Firm’s technology aims to spread less salt
Sensible Spreader touts enviro, cost benefits
After graduating from Maine Maritime Academy, Andrew Jaccoma spent over a decade near salt water with the Coast Guard.
So in 2012, it was only natural that when he needed to come up with a project for his entrepreneurship class, while earning his MBA at the University of New Hampshire, his thoughts turned to spraying salt and other chlorine compounds to de-ice New England’s wintry municipal byways.
It turns out that the U.S. uses tons of de-icing material – 18 million tons a year, in fact – and about 30 percent of it is wasted, because nobody usually knows which plow spread salt where.
All that extra salt is hard on watersheds – nearly 50 have been contaminated with chlorine in New Hampshire – not to mention cars, roads and bridges. And all that extra salt costs money and takes more time to apply – about 20 to 40 minutes per every four-hour route.
Ending that overlap might also improve safety by making sure that no road sections are missed.
Wouldn’t it be great, thought Jaccoma, if somebody figured out a way to use GPS to tell all plow drivers in real-time which roads haven’t been salted yet?
That someone was Jaccoma. His idea – and the company it promulgated, Sensible Spreader Technologies, based in downtown Manchester – promptly went on to win the $10,000 prize in UNH’s 2012 Paul J. Holloway Prize Innovation-to-Market competition. He followed that up with another $10,000 prize, this one in the 2014 Social Venture Innovation Challenge at UNH.
The SVIC, currently in its third year (the deadline to file an intent to compete is Oct. 12, with submissions due on Nov. 5), is open to students, New Hampshire residents and UNH alumni.
Like the Holloway contest, SVIC is presented by the UNH Peter T. Paul College of Business & Economics, but it also involves the support of the Carsey School of Public Policy, The Sustainability Institute, NH EPSCoR, Net Impact UNH and UNH Innovation.

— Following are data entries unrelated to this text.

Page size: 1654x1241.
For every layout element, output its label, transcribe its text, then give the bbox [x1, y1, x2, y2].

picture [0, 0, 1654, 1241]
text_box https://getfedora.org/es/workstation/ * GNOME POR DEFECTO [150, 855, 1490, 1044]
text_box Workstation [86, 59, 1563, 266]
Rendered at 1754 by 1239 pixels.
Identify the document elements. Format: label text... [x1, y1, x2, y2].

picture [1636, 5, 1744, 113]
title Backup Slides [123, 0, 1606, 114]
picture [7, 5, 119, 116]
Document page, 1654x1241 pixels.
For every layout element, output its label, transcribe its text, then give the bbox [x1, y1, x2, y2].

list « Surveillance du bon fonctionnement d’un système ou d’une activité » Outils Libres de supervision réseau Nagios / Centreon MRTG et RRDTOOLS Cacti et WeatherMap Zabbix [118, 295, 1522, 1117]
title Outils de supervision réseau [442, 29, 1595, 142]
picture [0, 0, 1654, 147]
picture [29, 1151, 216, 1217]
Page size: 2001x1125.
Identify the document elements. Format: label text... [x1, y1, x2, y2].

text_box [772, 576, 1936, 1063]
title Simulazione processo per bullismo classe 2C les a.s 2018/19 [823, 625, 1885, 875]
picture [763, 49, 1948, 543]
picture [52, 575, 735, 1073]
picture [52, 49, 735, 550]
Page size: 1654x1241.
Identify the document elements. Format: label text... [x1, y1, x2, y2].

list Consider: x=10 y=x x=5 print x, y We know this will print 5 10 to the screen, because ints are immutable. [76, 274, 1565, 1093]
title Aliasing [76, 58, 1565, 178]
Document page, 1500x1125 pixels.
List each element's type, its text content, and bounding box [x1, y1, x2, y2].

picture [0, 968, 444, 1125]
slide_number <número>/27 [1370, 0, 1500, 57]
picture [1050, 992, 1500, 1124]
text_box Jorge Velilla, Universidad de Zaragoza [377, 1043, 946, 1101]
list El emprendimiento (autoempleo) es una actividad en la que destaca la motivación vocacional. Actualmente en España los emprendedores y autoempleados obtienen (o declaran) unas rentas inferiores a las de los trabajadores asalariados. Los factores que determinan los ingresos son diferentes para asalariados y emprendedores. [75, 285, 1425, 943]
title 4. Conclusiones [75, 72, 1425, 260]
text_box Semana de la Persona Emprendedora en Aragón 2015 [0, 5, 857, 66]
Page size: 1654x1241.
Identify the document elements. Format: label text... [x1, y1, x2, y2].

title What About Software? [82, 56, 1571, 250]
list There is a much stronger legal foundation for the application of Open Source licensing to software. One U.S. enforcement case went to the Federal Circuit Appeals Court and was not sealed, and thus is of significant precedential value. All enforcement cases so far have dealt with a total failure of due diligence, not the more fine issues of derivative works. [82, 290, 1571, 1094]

Instead of a business plan, it requires a video presentation and two-page summary, with a bent toward sustainable entrepreneurship.
Indeed, when Jaccoma sells Sensible Spreader Technologies, his focus is more on the environmental than the economic benefits, though the cost savings inherent in his idea is a selling point as well. He figures that a municipality could save $2,000 to $6,000 a year using his technology, and considering that it costs about $2,000 to install and about $1,000 a year to run, it’s a technology that pays for itself quickly.
The technology employs sensors in each truck that not only keep track of where the vehicles have traveled, but when the salt spreader is rotated or the plow is down. A few seconds later, that information appears on every driver’s dashboard monitor.
“It tells everybody where everybody else was, when, and what everybody else has done,” Jacomma told NH Business Review. “It’s a new game-changing tool.”
He said the closest technology out there – automatic vehicle location (AVL) – also collects similar information, but does not get it out to the other drivers.
“That’s next to useless for it to go to a manager sitting in an office somewhere,” Jaccoma said, mostly keeping the scorn out of his voice.
So far, the company has sold systems to seven municipalities, including Laconia in the Granite State and Brookline in Massachusetts. (The latter is using it for street sweeping in warmer weather as well.)
The company has three scientists on staff: Christopher Dundorf, a mechanical engineer; Donald Spencer, an electrical systems engineer; and Christopher Rakowski, a software engineer. Jaccoma is the company’s administrator and salesperson.
“Right now, we are focused on building a rock-solid product and to always keep ahead of the curve,” he said. “It’s a very complicated product, and we plan to further improve the technology before we expand too far. We want to make sure that every bug is worked through.”